13 Then came down a remnant of nobles of the nation;

Jehovah came down to me among the heroes.

14 Of Ephraim, whose root in Amalek;

Behind thee Benjamin among thy peoples.

From Machir came down leaders,

And from Zebulun marchers with the staff of the conductor.

15a And princes in Issachar with Deborah,

And Issachar as well as Barak,

Driven into the valley through his feet.

Looking back to the commencement of the battle, the poetess describes the streaming of the brave men of the nation down from the mountains, to fight the enemy with Barak and Deborah in the valley of Jezreel; though the whole nation did not raise as one man against its oppressors, but only a remnant of the noble and brave in the nation, with whom Jehovah went into the battle. In Jdg 5:13 the Masoretic pointing of יְרַד is connected with the rabbinical idea of the word as the fut. apoc. of רָדָה: “then (now) will the remnant rule over the glorious,” i.e., the remnant left in Israel over the stately foe; “Jehovah rules for me (or through me) over the heroes in Sisera's army,” which Luther has also adopted. But, as Schnurr. has maintained, this view is decidedly erroneous, inasmuch as it is altogether irreconcilable with the description which follows of the marching of the tribes of Israel into the battle. ירד is to be understood in the same sense as יָרְדוּ in Jdg 5:14, and to be pointed as a perfect יָרַד.
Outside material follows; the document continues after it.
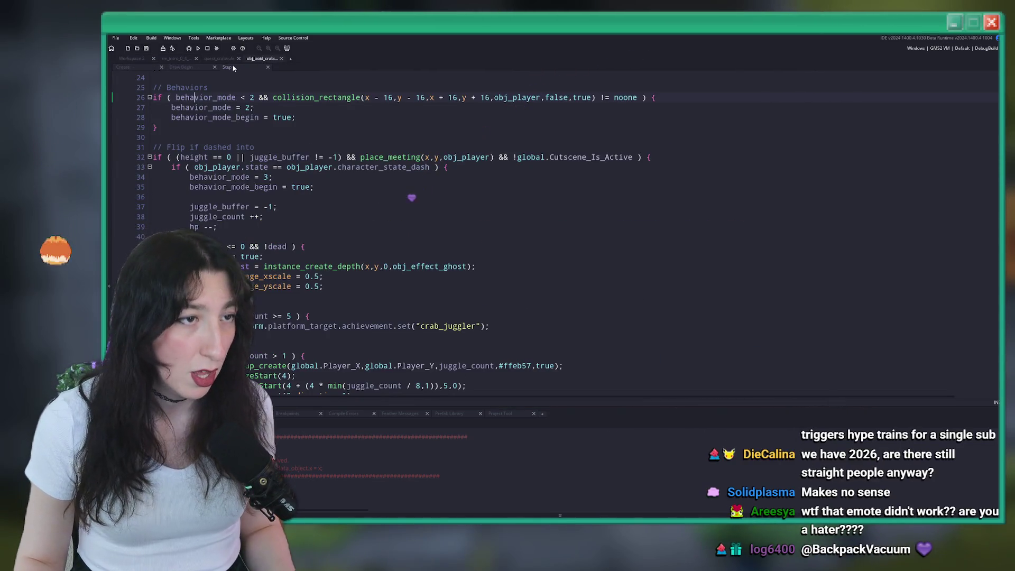
left_click(219, 59)
left_click(141, 58)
(Note: The Cod. Al. of the lxx contains the correct rendering, τότε κατέβη κατάλειμμα. In the Targum also ירד is correctly translated נְתַת, descendit, although the germs of the rabbinical interpretation are contained in the paraphrase of the whole verse: tunc descendit unus ex exercitu Israel et fregit fortitudinem fortium gentium. Ecce non ex fortitudine manus eorum fuit hoc; sed Dominus fregit ante populum suum fortitudinem virorum osorum eorum.)
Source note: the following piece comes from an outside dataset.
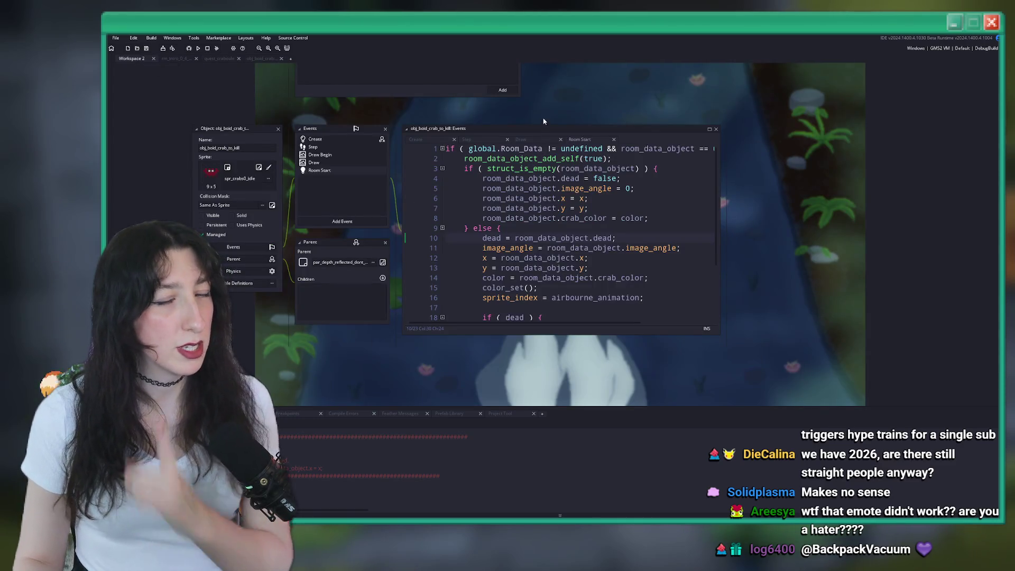
right_click(336, 174)
left_click(351, 244)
“There came down,” sc., from the mountains of the land into the plain of Jezreel, a remnant of nobles. לְאַדִּירִים is used instead of a closer subordination through the construct state, to bring out the idea of שָׂרִיד into greater prominence (see Ewald, §292). עָם is in apposition to לְאַדִּירִים, and not to be connected with the following word יְהֹוָה, as it is by some, in opposition to the accents. The thought is rather this: with the nobles or among the brave Jehovah himself went against the foe. לִי is a dat. commodi, equivalent to “for my joy.”